Las Vegas Sun

March 29, 2024

Competition brewing among states over renewable energy exports

Brian Sandoval

Brian Sandoval

Clean Energy Summit 4.0

ENN Group chairman Yusuo Wang, speaks during the National Clean Energy Summit Tuesday, August 30, 2011 at the Aria Convention Center. Launch slideshow »

If Nevada wants to be the global “epicenter of renewable energy,” as Gov. Brian Sandoval put it on Tuesday, it’s going to have some competition with its neighbors.

While Sandoval, California Gov. Jerry Brown, and Washington Gov. Chris Gregoire spoke at Tuesday’s National Clean Energy Summit in Las Vegas about cooperative ventures to improve energy efficiency production and supply, it’s clear no state’s leader wants to appear too dependent on the others.

“How much we import has to be balanced with how much we’re building locally...Hopefully we can be an exporter,” Brown said. “We’re going to try to build as much indigenously as we can.”

Gregoire said she wants Washington to be a producer, as well.

“I don’t think we can sit in isolation and say we’re not going to allow ourselves to import renewable energy from other states,” Gregoire said. “But I don’t want to disincentivize my state from stepping up to its potential to be one of the leaders in renewable energy itself.”

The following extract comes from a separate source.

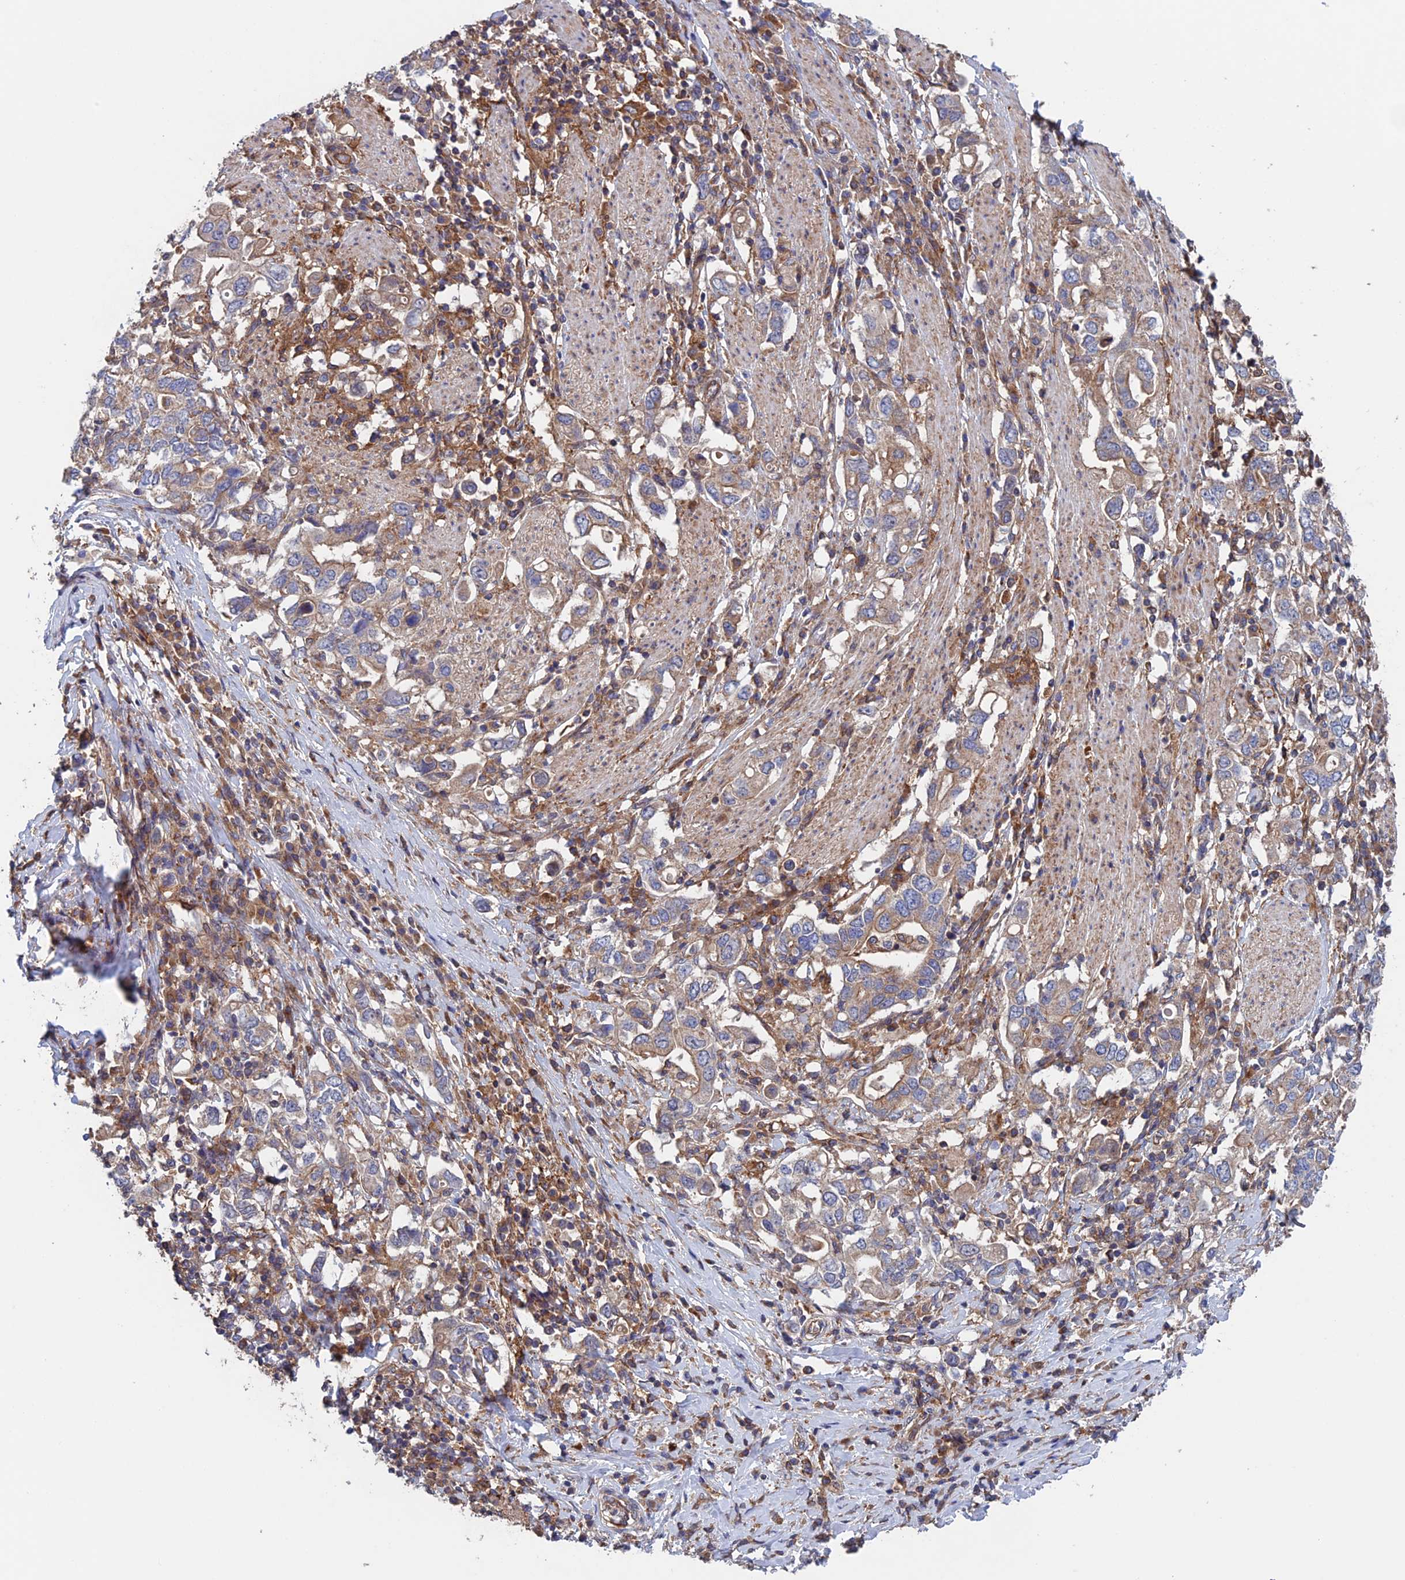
{"staining": {"intensity": "weak", "quantity": ">75%", "location": "cytoplasmic/membranous"}, "tissue": "stomach cancer", "cell_type": "Tumor cells", "image_type": "cancer", "snomed": [{"axis": "morphology", "description": "Adenocarcinoma, NOS"}, {"axis": "topography", "description": "Stomach, upper"}, {"axis": "topography", "description": "Stomach"}], "caption": "Protein analysis of stomach adenocarcinoma tissue displays weak cytoplasmic/membranous positivity in about >75% of tumor cells.", "gene": "NUDT16L1", "patient": {"sex": "male", "age": 62}}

That’s a bit of a challenge to Nevada, which has long regarded its growing renewable energy sector as the state’s best chance to become an energy exporter, and Nevada has long seen California as its largest potential export market.

California has to meet the country’s most ambitious benchmarks for green energy: the state has set itself a goal of having 33 percent of all energy it uses come from renewables by 2020, including wind, solar, geothermal and biofuels.

Nevada’s goal is to be 25 percent renewable-dependent by 2025.

But Sandoval stressed Nevada is closer to its goal and better poised to start helping its neighbors.

“We’re doing that right now: we’re identifying those renewable energy zones; we’re establishing those transmission corridors that’ll give more certainty to those looking to invest,” he said. “I’m very confident it’s going to work out.”

But Sandoval’s not been gunning ahead with Nevada’s potential export capacity at all costs. At the end of the legislative session, he vetoed a bill that would have unleashed NV Energy’s ability to build a high-speed power transmission line between Nevada and California that, eventually, would enable exports.

But it would have paid for that $1 billion project by taxing ratepayers, written counties out of the approval process for certain projects and given an unprecedented degree of confidentiality to all agreements to expand energy holdings through the use of solar.

Sandoval hasn’t yet unleashed an alternate plan to enable energy exports, though he said Tuesday that “we are going to have a plan in the very near future.”

Transport is key, and there, Nevada has a bit of a leg up over its neighbors, because of the cooperation it has with the Bureau of Land Management.

“We have, I believe, a unique relationship where all the interested parties have a direct voice with the BLM, and I believe it’s been very fruitful for us,” Sandoval said.

But as prices become cheaper, Nevada could start to lose its edge.

Nevada has geothermal energy and wind, but the glittering crown of its natural offerings is solar. Key to the state’s domination of the Western markets are the large-scale solar plants that have, thus far, depended on government loan guarantees to underwrite private investment, and those may disappear at the end of the fiscal year.

At the same time, the cost of photovoltaics — the cells that make up solar panels — has been dropping, and other states say that’s where they plan to pick up the pace on a smaller but widespread scale.

“With the photovoltaic prices coming down, there is a real rush to put up photovoltaic devices...so we’re going to generate a lot of energy,” Brown said.

Brown also reserved a subtle side-punch later that appeared directed toward Sandoval’s boosterism of Nevada’s transmission corridors, saying: “No one likes to live under a transmission line...and no governor wants to see a sticker shock for the voters because the bills are going up because we built too many transmission lines.”

But competition, national renewable energy enthusiasts say, might not be such a bad thing — even if federal dollars for large-scale productions are scarce.

“If these renewables work together, we can get higher numbers overall, across the region,” said John Podesta, president and CEO of the Center for American Progress, a progressive think tank in Washington, D.C., that co-sponsored the conference. “With the right kind of planning and the right kind of system, you can get even more renewables into the system than if you take it down to the micro level. So they can work together, I think.”

Sen. Harry Reid, meanwhile, said, “We’re happy to be in competition with others.”